Consider the initial value problem
\[\begin{split} &y''+6y' - 7y = 0\\ & y(0) = 4\\ &y'(0) = 7 \end{split}\]We begin by solving the differential equation. We start with the characteristic equation
\[r^2+6r -7 = (r+7)(r-1).\]Therefore the roots are $r = -7$ and $r = 1$. This means
\[y = c_1 e^{t} + c_2 e^{-7t}.\]To solve for the values of $c_1$ and $c_2$, we use the initial conditions:
\[y(0) = 4,\qquad y'(0) = 7.\]We use the first initial value to get
\[4 = y(0) = c_1 e^0 + c_2 e^{-7\times 0} = c_1+c_2.\]Using the second initial value we get
\[7 = y'(0) = c_1 e^0 - 7c_2 e^{-7\times 0} = c_1 - 7c_2.\]This gives the system of equations
\[\begin{split} c_1 + c_2 &= 4\\ c_1 - 7c_2 &= 7 \end{split}.\]We solve this as we would any system of equations.

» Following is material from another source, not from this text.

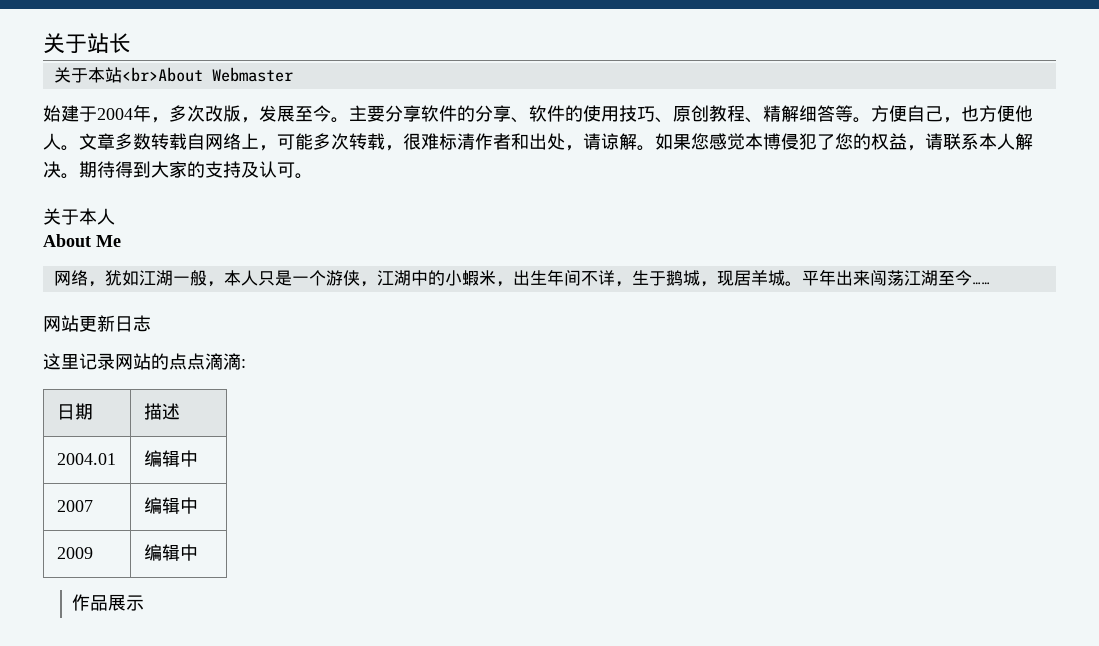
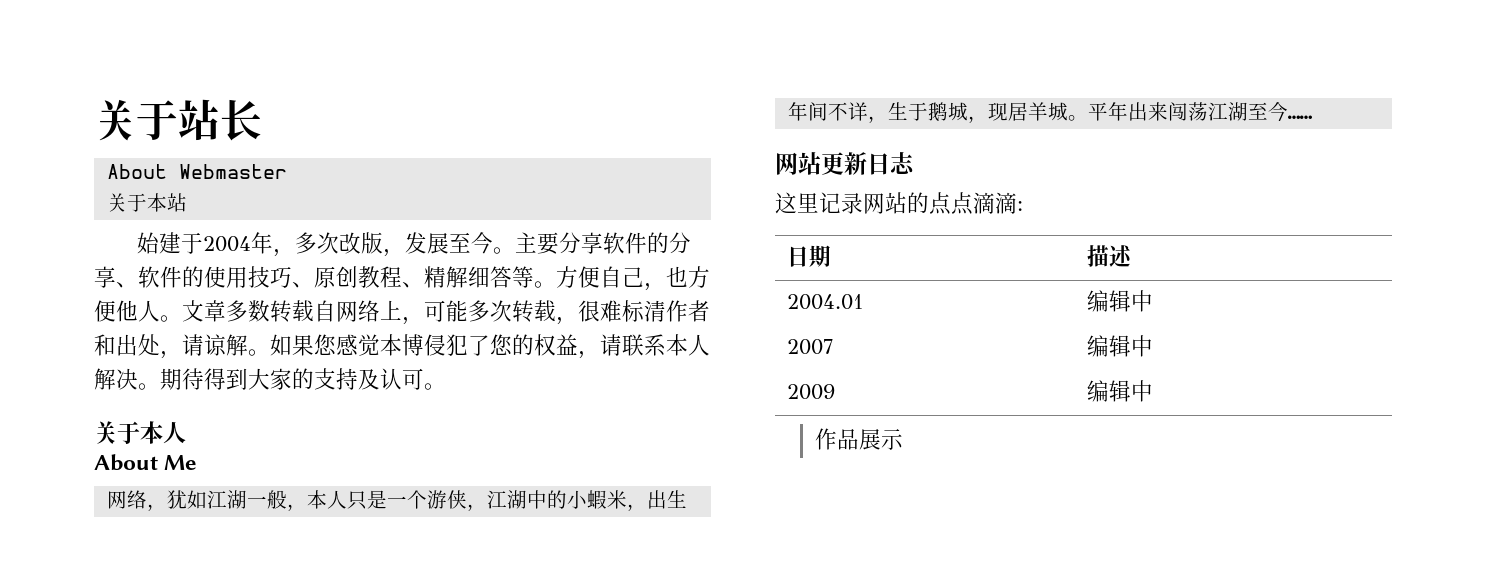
(131, 43) none -> [106,164,287,179] // About Webmaster
[121,67,293,82] <br>About Webmaster -> (187, 202) none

For this example we will add/subtract (multiples) of the equations together.
We can cancel the $c_1$ terms by subtracting the bottom equation from the top equation:
\[\begin{split} c_1+c_2 &= 4\\ -\Big(c_1 - 7c_2 &= 7 \Big)\\ \hline 0c_1 +8 c_2&= -3. \end{split}\]This means that
\[c_2 = -3/8.\]We then use either equation to solve for $c_1$; we’ll choose using the $c_1+c_2 = 4$ equation:
\[c_1 - \frac{3}{8} = 4,\qquad \quad c_1 = 4+\frac{3}{8} = \frac{35}{8}.\]Thus
\[y = \frac{35}{8} e^t - \frac{3}{8} e^{-7t}.\]Consider
\[\begin{split} &y'' - 8y' + 16y = 0\\ &y(0) = 5\\ &y'(0) = 3. \end{split}\]We solve the differential equation by looking at the characteristic equation
\[r^2-8r+16 = (r-4)^2.\]So, we have a repeated root $r = 4$ which means
\[y = (c_1+c_2t)e^{4t}.\]But then, we differentiate to get
\[y' = 4(c_1+c_2 t)e^{4t} + c_2 e^{4t}.\]But then we can use the initial values $y(0) = 5$ and $y’(0) = 3$ to have:
\[\begin{split} 5 &= y(0) = (c_1 + c_2\times 0)e^{4\times 0} = c_1\\ 3&= y'(0) = 4(c_1+c_2\times 0)e^{4\times 0} + c_2 e^{4\times 0} = 4c_1+c_2. \end{split}\]This is easier to solve than Example 1, which is
\[c_1 = 5,\qquad \text{and}\qquad c_2 = -17.\]Then
\[y = (5-17t)e^{4t}.\]This algebra in this example was much easier than the first example and, as we will see, is much easier than the third example below. This is very often the case.
Consider
\[\begin{split} &y'' + 2y' + 5y = 0\\ &y(0) = 2\\ &y'(0) = 3 \end{split}\]We begin by looking at the characteristic equation:
\[r^2+2r+5 = (r+1)^2 + 2^2,\]which has (complex) roots
\[r = -1\pm 2i.\]This can also be obtained by the the quadratic formula.
The solution is therefore
\[y(t) = e^{-t} \left( c_1 \cos(2t)+c_2 \sin(2t)\right).\]We should also differentiate this to get
\[\begin{split} y' &= - e^{-t} (c_1 \cos(2t) + c_2\sin(2t)) \\ &\qquad + e^{-t}(-2c_1\sin(2t) + 2 c_2\cos(2t))\\ &= e^{-t} \left((-c_1+2c_2)\cos(2t) + (-c_2-2c_1)\sin(2t) \right). \end{split}\]We now use the initial conditions
\[\begin{split} 2 &= y(0) = e^{-0} \left( c_1 \cos(2\times 0) + c_2 \sin(2\times 0)\right) \\ 2&= c_1\\ 3&= e^{-0} \left( (-c_1+2c_2) \cos(2\times 0) + (-c_2-2c_1) \sin(2\times 0)\right)\\ 3&= -c_1 + 2c_2. \end{split}\]The above equations are easily solved. Indeed the second line gives $c_1 = 2$ and then we have
\[3 = -c_1 +2c_2 = -2 + 2c_2.\]So
\[c_1 = 2,\qquad c_2 = \frac{5}{2}.\]Plugging this into the general solution gives
\[y = e^{-t} \left(2\cos(2t) +\frac{5}{2}\sin(2t) \right).\]